[Task goal]
Replicate the data exactly, every line included.

[Dataset entries]
****************
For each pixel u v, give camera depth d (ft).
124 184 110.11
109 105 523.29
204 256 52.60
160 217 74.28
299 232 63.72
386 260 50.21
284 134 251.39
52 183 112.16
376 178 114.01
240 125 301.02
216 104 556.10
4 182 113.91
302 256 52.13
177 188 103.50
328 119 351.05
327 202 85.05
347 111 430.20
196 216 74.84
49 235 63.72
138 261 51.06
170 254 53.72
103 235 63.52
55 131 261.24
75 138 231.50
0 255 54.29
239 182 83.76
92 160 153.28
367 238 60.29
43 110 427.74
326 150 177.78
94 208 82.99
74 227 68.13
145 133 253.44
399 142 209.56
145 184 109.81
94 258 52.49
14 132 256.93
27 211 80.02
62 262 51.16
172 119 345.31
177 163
****************
[Answer to the problem]
For each pixel u v, give camera depth d (ft).
124 184 110.11
109 105 523.29
204 256 52.60
160 217 74.28
299 232 63.72
386 260 50.21
284 134 251.39
52 183 112.16
376 178 114.01
240 125 301.02
216 104 556.10
4 182 113.91
302 256 52.13
177 188 103.50
328 119 351.05
327 202 85.05
347 111 430.20
196 216 74.84
49 235 63.72
138 261 51.06
170 254 53.72
103 235 63.52
55 131 261.24
75 138 231.50
0 255 54.29
239 182 83.76
92 160 153.28
367 238 60.29
43 110 427.74
326 150 177.78
94 208 82.99
74 227 68.13
145 133 253.44
399 142 209.56
145 184 109.81
94 258 52.49
14 132 256.93
27 211 80.02
62 262 51.16
172 119 345.31
177 163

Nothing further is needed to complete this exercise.